Subject: Re: Socket buffer accounting and TCP
To: Charles M. Hannum <mycroft@mit.edu>
From: Stefan Grefen <grefen@hprc.tandem.com>
List: tech-kern
Date: 09/04/1998 00:36:03
In message <199809031521.LAA07560@lunacity.ne.mediaone.net>  "Charles M. Hannum" wrote:
> 
> > If the mbufs have no room (or not much) than we're wasting headers
> > and can start compressing to reclaim the header space if the amount of
> > wasted headerspace is a certain percentage of buffered data. 
> >
> > If there is a mbuf with lots of space (eg. the new one fits in) then we can 
> > compress immediatly.  
> 
> Obviously you're missing the point.  We don't want to do extra copies;
> they're a waste of CPU time.

I don't think so ..

> 
> Consider, for example, a news server or mail server at an ISP, with
> lots of clients connected via PPP (with small MTUs), all doing PMTU
> discovery (which will cause lots of small segments to be received).
> This is a very real case -- or at least will be more so when PMTU
> discovery is more widely deployed.
> 
> In this case, almost all the packets are much smaller than the mbuf
> size, so you're going to end up always copying the data an extra time.
> This really screws your network layer performance.

I think you're between a rock and a hardplace than anyway. 
Either you use only 10% of your buffer space or you do some extra copies.
What is prefereable depends on the actual system (do we have memory 
or CPU cycles ...).

We want to compress packets on sockets with slow applications.
The easiest way to do it is to set a threshold for wasted space (let say 
30 %) and have that applied if the total amount of data on that buffer
is 1.5 times the low-watermark, with a minimum of 2 buffers needed.
Of course all those parameters should be sysctl variables.

This compress data for process which have been awakend but for some reason 
didn't pick up the data yet. 

> 
> This *can* be fixed, with largely the same mechanism one might use to
> implement zero-copy socket buffering, but it's not trivial.
> 

This is not trivial and also has some performance issues which are not 
obvious.

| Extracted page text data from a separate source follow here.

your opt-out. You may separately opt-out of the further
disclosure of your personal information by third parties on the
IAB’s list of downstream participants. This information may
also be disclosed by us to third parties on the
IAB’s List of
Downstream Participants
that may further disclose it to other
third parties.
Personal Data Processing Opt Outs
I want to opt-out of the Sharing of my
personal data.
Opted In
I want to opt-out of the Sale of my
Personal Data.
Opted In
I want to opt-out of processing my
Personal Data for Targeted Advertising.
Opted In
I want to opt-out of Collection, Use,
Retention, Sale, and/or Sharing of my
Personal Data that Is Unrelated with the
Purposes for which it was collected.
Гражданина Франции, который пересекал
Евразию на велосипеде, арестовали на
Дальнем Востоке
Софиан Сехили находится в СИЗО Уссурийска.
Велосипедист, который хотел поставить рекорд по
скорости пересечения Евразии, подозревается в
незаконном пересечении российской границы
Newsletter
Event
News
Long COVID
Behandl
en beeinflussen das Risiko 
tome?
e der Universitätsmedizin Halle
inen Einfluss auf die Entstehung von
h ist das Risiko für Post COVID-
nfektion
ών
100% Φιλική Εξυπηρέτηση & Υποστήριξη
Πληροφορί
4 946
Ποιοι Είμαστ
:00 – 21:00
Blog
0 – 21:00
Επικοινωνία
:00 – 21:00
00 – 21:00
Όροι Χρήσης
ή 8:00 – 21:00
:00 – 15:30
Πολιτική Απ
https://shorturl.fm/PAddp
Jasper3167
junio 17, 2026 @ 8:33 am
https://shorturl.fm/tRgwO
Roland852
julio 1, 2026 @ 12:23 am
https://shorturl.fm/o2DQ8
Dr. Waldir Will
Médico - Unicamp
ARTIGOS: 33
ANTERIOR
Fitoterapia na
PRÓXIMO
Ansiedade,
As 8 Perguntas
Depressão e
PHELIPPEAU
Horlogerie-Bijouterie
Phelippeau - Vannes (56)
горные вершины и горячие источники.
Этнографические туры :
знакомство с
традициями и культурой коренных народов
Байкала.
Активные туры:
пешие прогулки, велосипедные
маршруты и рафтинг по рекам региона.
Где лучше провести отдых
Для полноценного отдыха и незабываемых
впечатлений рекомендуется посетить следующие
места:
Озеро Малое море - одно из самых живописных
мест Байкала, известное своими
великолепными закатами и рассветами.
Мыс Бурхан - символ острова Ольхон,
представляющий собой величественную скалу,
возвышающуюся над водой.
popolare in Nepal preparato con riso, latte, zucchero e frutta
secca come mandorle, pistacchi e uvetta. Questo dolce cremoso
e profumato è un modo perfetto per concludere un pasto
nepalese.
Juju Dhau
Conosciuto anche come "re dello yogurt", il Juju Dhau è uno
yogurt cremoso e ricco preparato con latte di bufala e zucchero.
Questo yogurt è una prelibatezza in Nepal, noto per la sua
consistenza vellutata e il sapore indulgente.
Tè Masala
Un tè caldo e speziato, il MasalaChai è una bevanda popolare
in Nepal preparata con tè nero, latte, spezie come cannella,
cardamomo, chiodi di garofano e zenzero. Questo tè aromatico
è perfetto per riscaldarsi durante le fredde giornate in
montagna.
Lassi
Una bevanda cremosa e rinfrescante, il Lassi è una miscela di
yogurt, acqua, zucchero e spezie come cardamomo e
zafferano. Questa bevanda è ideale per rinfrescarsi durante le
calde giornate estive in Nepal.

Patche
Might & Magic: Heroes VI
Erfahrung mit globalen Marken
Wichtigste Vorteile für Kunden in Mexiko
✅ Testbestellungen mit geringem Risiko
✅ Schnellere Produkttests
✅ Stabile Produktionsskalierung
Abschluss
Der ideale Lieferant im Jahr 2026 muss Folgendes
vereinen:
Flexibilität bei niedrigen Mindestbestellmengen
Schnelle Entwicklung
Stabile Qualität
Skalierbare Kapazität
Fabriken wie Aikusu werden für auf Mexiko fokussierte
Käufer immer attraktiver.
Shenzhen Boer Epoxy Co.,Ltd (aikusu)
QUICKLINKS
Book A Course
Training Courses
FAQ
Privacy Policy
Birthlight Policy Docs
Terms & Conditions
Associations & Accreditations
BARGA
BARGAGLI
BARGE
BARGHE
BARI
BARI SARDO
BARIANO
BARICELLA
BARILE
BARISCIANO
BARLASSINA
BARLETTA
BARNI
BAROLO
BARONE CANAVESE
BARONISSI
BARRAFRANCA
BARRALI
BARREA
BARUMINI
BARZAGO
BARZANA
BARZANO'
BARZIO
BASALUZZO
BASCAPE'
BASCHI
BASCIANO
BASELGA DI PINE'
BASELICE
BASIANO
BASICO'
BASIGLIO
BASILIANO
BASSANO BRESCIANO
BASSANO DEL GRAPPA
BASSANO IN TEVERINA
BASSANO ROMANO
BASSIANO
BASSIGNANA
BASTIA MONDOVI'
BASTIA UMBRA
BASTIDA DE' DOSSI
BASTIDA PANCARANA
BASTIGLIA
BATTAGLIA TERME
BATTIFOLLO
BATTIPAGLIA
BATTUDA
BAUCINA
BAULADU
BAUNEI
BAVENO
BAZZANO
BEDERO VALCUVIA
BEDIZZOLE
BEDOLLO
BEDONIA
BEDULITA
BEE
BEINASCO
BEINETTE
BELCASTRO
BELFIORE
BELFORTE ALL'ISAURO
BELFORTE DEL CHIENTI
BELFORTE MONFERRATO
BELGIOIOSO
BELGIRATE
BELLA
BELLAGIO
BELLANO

Most UNIX-VM's (honorable exception AIX) are not designed with
async rawio in mind. Socket/filesystem io is even worse as the application
expects to be able to reuse the buffer immediatly (which means the page
has to go to COW and this bites even if the buffer is not touched but
something else on the same page).
This is another can of worms for an industrial sized opener ...
(been there, done that (unixware 2.1, was fairly easy to cheat), but don't
like the T-shirt :-))

Stefan

--
Stefan Grefen                                Tandem Computers Europe Inc.
grefen@hprc.tandem.com                       High Performance Research Center
 --- Hacking's just another word for nothing left to kludge. ---